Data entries

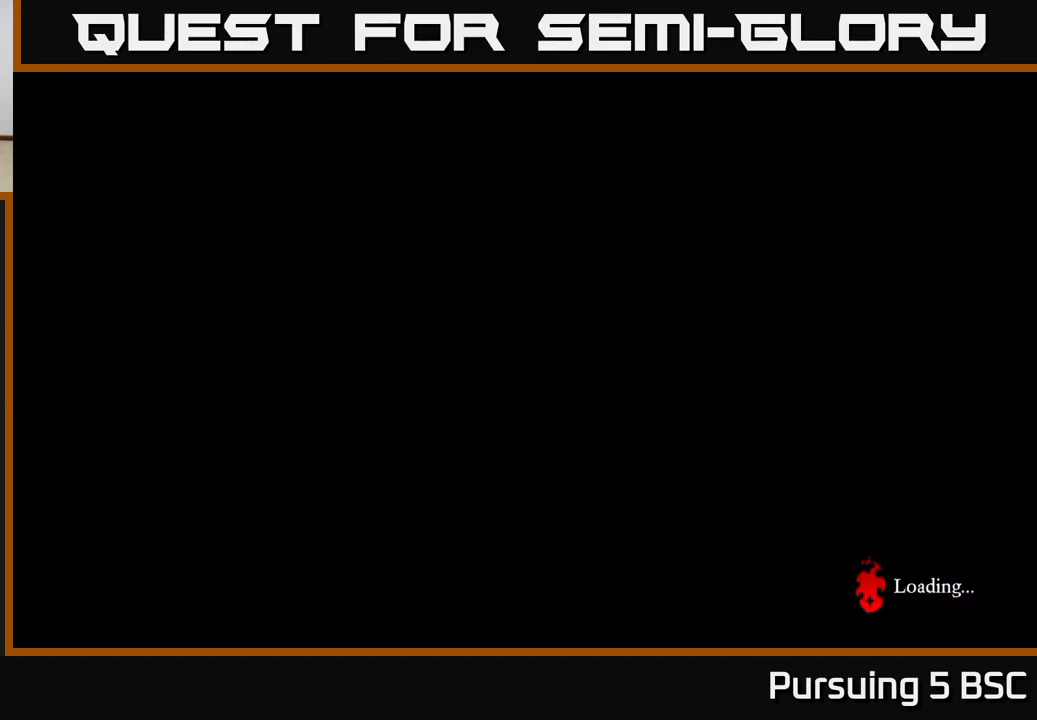
{"buttons": ["B"], "left_stick": "right", "right_stick": "center", "events": [[200, "left_stick", "right"], [417, "B", "down"]]}
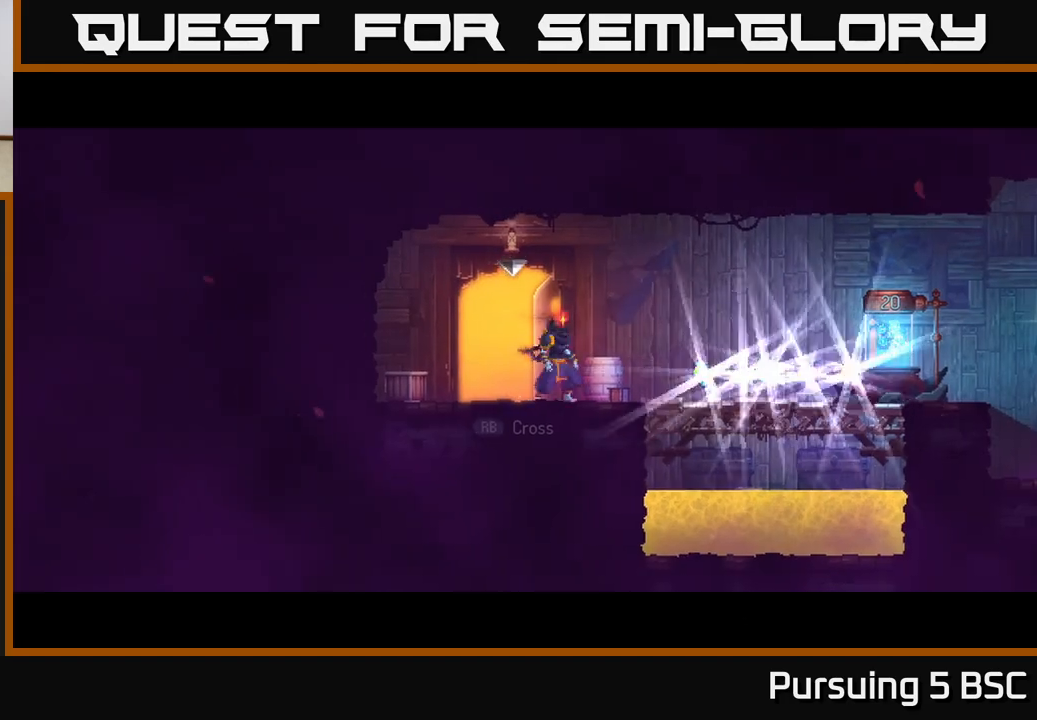
{"buttons": [], "left_stick": "right", "right_stick": "center", "events": [[17, "B", "up"], [333, "B", "down"], [433, "B", "up"]]}
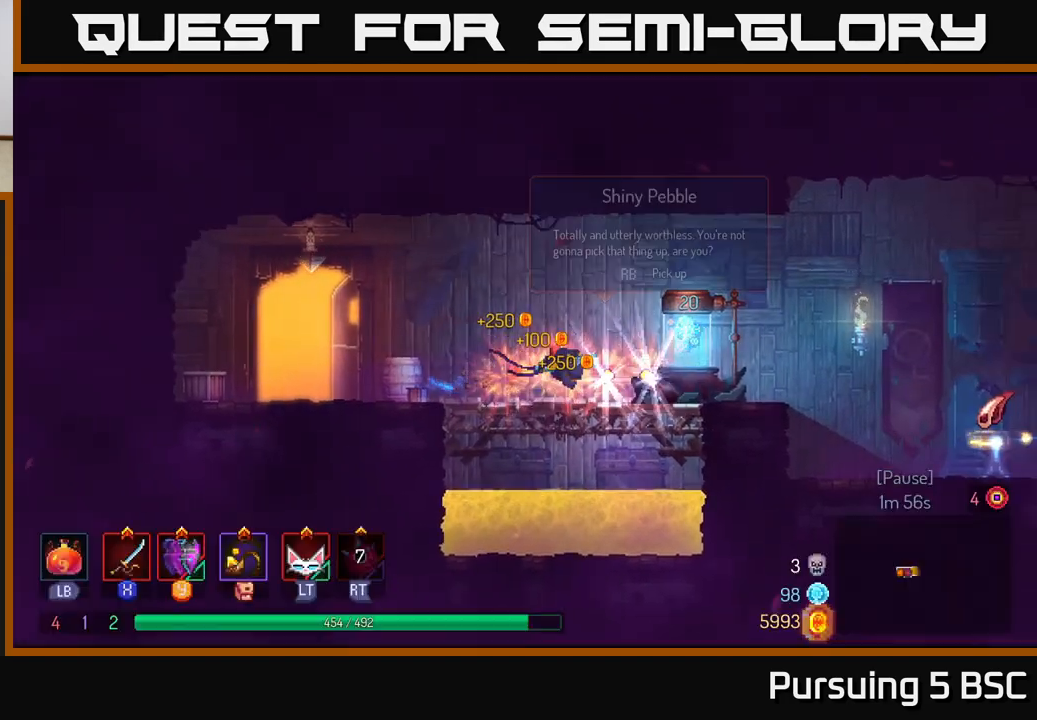
{"buttons": [], "left_stick": "right", "right_stick": "center", "events": [[200, "R1", "down"], [300, "R1", "up"], [317, "left_stick", "left"], [450, "left_stick", "right"]]}
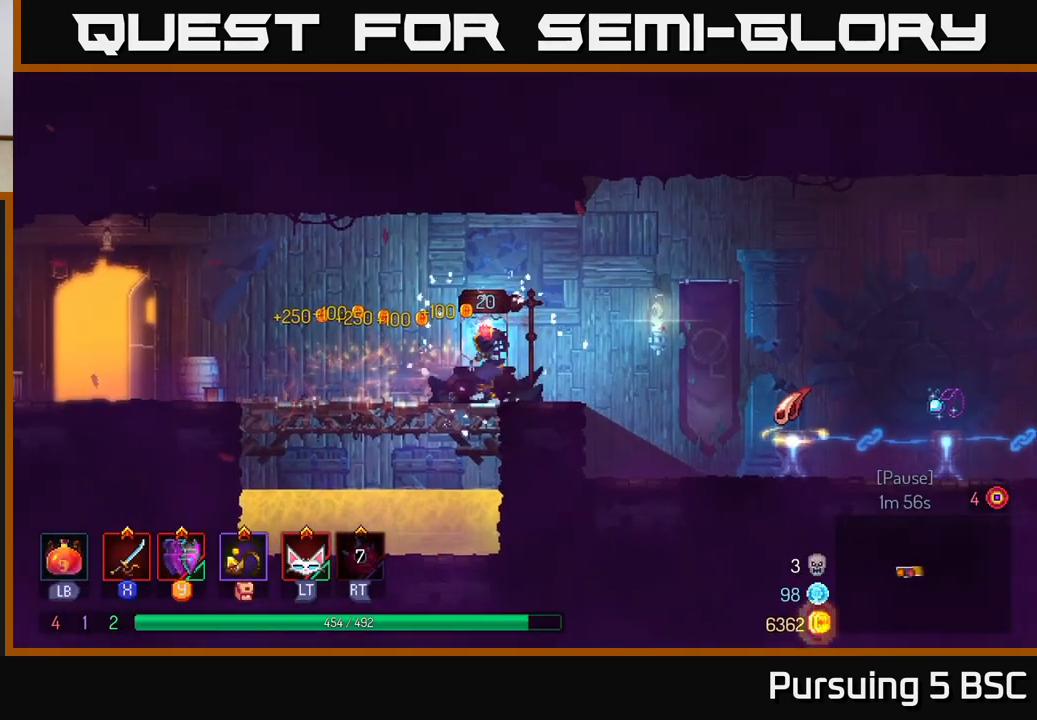
{"buttons": [], "left_stick": "right", "right_stick": "center", "events": [[150, "B", "down"], [317, "B", "up"]]}
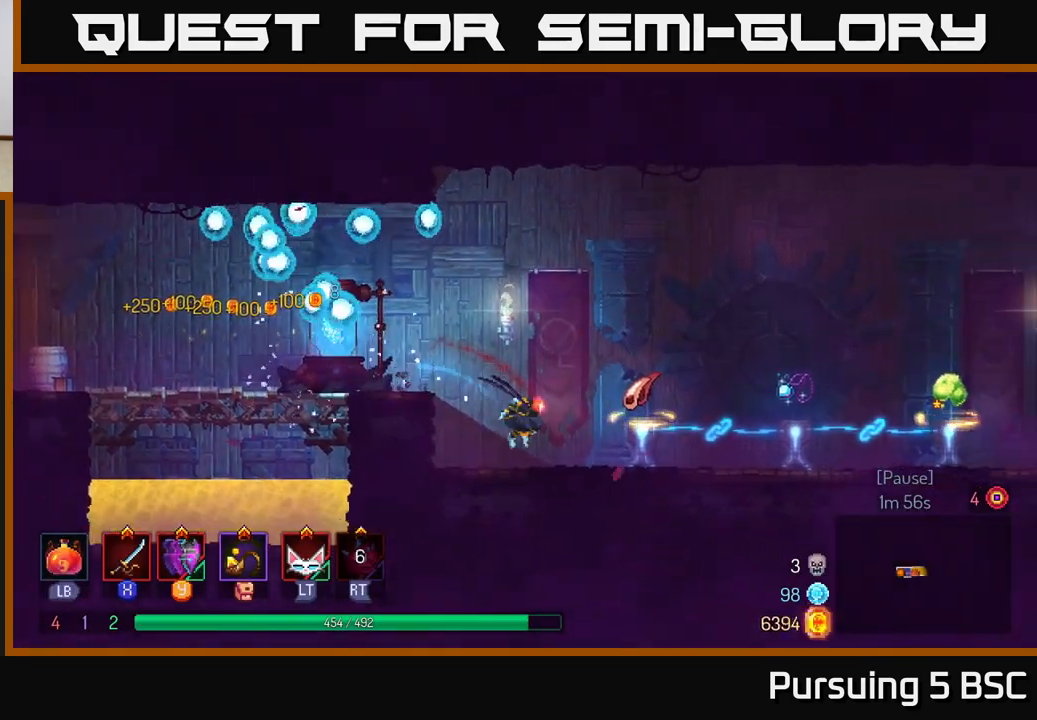
{"buttons": [], "left_stick": "right", "right_stick": "up-right", "events": [[67, "right_stick", "up-left"], [117, "right_stick", "up"], [483, "right_stick", "up-right"]]}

What you have to do: In the entries above, tally the lines that hold the string "center" and give only the count.

Response box: 4